Violent religious and extremist militancy | By Tariq Aqil 


Violent religious and extremist militancy

AFTER a brief hiatus of relative peace, extremist militant religious groups are once again threatening the very existence of the state and openly challenging the writ of the government of the day.

After the tragic devastating attack on the Army Public School in Peshawar in 2014 the state of Pakistan finally decided to deal with the monster of religious fanaticism under the National Action Plan, the country’s 20 point counter terrorism strategy which was formulated by consensus by all the political forces of the country and entrusted for implementation to the army high command.

This armed onslaught against the Islamist militants achieved some spectacular success and most violent extremist groups were pushed back into hiding by dismantling and disrupting their extensive networks in the country.

Resultantly Pakistan became immune to their cruel bloody actions for some time.
Pakistan today is once faced with the threat of a hydra headed religious monster from within its own people.

The threat is not external it is from our own self-created Frankenstein monster of religious fanaticism bigotry and extremism. With the rebirth of the Taliban in Afghanistan the threat has become more potent and real.

Apart from many older members of the religious terrorist groups in Pakistan the Tehreek-e-Labbaik Pakistan or TLP is the new rising force on the political and social horizon of Pakistan.

The recent show down with the government and the resultant capitulation of the state before this obscurantist group of fanatics has proved beyond a doubt that Islamist extremist groups in the country now have the street power to dictate terms and get them accepted by the government without a very great effort or sacrifice or even to get away with murder.

The rise and popularity of violent groups based on religion is not new in Pakistan. The Sipah-e-Sahaba Pakistan was founded way back in 1985 and rose to fame and glory very quickly because they had plenty of supporters and financiers in the country and even abroad. The ongoing Afghan Jihad against the Soviet Union helped these groups to expand and prosper.

After a while in the 1990s a more militant and violent faction called the Lashkar-e-Jhangvi emerged that added fuel to the raging fire of the sectarian conflict and intolerance.

The SSP became a mainstream political party with some seats in the National Assembly but its violent nature was an open secret and it continued to challenge and engage in violent encounters with the law enforcing agencies of the country.

During this period the regime of Zia-ul-Haq was openly sympathetic and supportive of such anti Shia groups who also received funding from abroad particularly.

Since after the Taliban victory in Afghanistan, the security landscape of Pakistan is changing and evolving at a fast pace.

The spate of attacks by the TTP shows that the religious militant groups who were dormant for the last few years are rising, regrouping and preparing to launch another tsunami of violence based on their twisted idea of imposition of the rule of Sharia in the country.

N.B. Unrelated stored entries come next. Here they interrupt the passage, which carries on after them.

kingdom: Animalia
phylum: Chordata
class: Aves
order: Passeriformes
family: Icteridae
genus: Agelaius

The government has shown a definite tilt towards the philosophy of the Taliban and seem to be sympathetic towards their objectives in Afghanistan and Pakistan and this is in no way good for the future of the country. The government is already bowing before the dictates of the IMF.

The rising price spiral has crippled the life of the common man and the street protests are now turning violent providing more space and opportunity to the religious extremists to grab the opportunity and unleash their agenda of violence death and destruction.

In Pakistan, formerly Federally Administered Tribal Areas (FATA) have always been a base for Islamist militancy and extremism.

After the launch of the National Action Plan, Pakistan Army had launched numerous operations against the TTP and its affiliated groups and managed to eliminate or scattered them from these areas.

Since then the TTP leadership took refuge in Afghanistan or went into hiding in Pakistan but now their activities are gaining momentum once again.

This time around there is an additional threat in the form of the Islamic state joining hands with the TTP to carry out attacks and support the TTP in their nefarious designs.

Our history is replete with horrors unleashed by the Islamist religious fanatics. They are responsible for over eighty thousand civilian deaths and some eight thousand fatalities suffered by the armed forces.

It is beyond imagination to think how could any responsible patriotic leader even think of starting a “reconciliation process” and even the Supreme Court of Pakistan appears to be worried by the decisions of the government A bench of the Supreme Court headed by CJP Gulzar Ahmed, Justice Qazi Mohammed Amin and Justice Ijaz-ul-Ahsan summoned the Prime Minister and made such observations: CJP Gulzar “You are in power.

The government is yours what did you do? You brought those guilty TTP to the negotiating table? Justice Amin said, “We are bringing them back to the negotiating table instead of taking action against them? And added “Are we going to surrender again”

—The writer is Professor of History, based in Islamabad.